L’organisation du travail doit être repensée : plannings adaptés respectant l’équilibre vie professionnelle-personnelle, temps de transmission suffisants, réduction des tâches administratives chronophages. La formation spécialisée en gériatrie, gestion de l’agressivité et techniques de communication s’avère indispensable.

Les dispositifs de soutien doivent être systématisés : cellules d’écoute, accompagnement psychologique, groupes de parole post-décès, débriefing après incidents. La reconnaissance professionnelle passe par la valorisation des compétences, l’évolution de carrière et l’amélioration des conditions salariales.

En bref

Les cinq risques psychosociaux identifiés – épuisement professionnel, violences, manque de reconnaissance, travail empêché et isolement – constituent un défi majeur pour les EHPAD français.
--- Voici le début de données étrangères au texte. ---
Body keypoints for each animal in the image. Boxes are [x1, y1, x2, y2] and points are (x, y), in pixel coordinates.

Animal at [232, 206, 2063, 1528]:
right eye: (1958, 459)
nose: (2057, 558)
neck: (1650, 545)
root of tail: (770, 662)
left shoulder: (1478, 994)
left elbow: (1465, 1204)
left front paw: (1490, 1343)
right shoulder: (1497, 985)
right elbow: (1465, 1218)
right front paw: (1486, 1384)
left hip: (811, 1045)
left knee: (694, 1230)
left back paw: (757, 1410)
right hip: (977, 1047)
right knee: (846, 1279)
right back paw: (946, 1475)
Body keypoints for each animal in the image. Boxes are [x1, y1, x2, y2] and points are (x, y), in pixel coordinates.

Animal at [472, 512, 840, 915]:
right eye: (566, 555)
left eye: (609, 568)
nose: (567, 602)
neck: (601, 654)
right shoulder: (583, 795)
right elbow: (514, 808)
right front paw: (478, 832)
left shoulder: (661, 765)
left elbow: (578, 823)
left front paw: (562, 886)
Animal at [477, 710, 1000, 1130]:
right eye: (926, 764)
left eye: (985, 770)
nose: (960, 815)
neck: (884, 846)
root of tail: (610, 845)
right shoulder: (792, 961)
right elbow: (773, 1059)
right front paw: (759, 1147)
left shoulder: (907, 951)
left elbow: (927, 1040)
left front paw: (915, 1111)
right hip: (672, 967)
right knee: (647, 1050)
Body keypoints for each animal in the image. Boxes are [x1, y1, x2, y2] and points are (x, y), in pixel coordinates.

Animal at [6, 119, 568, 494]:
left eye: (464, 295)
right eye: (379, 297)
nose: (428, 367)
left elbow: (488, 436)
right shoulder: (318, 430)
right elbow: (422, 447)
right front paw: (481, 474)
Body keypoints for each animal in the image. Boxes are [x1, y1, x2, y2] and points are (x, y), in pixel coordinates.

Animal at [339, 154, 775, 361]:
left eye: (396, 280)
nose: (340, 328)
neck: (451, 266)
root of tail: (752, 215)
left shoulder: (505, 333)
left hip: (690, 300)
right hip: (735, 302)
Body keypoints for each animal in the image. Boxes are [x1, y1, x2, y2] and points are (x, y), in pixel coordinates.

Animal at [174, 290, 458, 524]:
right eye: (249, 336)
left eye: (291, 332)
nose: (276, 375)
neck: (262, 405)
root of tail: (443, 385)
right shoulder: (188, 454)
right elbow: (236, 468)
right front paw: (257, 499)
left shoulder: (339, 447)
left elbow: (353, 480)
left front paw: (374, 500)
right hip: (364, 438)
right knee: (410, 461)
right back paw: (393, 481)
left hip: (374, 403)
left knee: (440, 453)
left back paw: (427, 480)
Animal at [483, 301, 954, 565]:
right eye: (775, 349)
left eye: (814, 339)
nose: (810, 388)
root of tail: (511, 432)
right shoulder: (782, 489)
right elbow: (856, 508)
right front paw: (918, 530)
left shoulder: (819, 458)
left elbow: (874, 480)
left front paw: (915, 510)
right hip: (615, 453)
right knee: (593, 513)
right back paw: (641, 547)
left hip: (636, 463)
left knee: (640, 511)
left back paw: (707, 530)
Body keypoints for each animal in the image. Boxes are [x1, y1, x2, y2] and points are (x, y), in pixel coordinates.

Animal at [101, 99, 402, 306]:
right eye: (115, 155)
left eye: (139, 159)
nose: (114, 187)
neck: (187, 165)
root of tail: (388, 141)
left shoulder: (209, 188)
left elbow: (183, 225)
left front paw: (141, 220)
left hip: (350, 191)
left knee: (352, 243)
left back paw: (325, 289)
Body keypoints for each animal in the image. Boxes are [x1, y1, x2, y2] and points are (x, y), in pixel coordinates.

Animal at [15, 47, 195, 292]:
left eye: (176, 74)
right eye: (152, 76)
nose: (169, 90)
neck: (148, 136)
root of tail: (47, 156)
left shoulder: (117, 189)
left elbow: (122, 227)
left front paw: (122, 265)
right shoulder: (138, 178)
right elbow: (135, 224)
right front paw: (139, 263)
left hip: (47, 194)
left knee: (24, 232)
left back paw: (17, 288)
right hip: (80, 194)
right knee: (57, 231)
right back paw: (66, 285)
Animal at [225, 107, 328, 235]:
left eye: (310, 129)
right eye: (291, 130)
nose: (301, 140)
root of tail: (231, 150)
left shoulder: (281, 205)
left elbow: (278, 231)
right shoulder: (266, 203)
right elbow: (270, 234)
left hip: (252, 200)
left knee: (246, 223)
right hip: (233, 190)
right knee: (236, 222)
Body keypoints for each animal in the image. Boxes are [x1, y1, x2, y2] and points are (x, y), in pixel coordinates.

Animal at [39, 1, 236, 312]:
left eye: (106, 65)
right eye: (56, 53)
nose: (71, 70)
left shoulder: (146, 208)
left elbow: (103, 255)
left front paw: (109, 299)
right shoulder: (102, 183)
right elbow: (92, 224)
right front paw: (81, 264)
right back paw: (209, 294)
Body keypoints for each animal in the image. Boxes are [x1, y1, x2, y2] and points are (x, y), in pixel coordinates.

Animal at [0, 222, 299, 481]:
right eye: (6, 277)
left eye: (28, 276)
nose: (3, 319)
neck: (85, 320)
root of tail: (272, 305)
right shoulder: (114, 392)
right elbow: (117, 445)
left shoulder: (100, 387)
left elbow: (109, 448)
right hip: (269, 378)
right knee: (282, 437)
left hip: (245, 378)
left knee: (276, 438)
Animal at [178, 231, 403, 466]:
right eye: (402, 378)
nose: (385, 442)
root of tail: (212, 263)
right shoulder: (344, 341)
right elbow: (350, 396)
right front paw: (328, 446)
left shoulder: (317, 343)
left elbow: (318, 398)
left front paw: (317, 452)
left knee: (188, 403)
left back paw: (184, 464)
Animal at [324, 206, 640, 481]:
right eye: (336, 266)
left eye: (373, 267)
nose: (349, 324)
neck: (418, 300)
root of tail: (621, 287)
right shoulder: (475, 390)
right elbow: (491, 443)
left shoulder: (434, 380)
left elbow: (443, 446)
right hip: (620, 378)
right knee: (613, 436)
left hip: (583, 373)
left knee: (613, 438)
Avec 50 000 recrutements prévus d’ici 2027 et +1 million de personnes âgées en perte d’autonomie attendues entre 2020 et 2040, l’enjeu dépasse la seule préservation du bien-être des soignants pour toucher à la viabilité même du système de prise en charge gériatrique.

Les établissements qui investissent dès aujourd’hui dans une approche globale de prévention des RPS ne se contentent pas de respecter leurs obligations légales : ils se dotent d’un avantage concurrentiel décisif pour attirer et fidéliser les talents dans un contexte de pénurie croissante. La qualité des soins aux résidents et la performance économique des établissements passent désormais impérativement par la préservation de la santé mentale des équipes soignantes.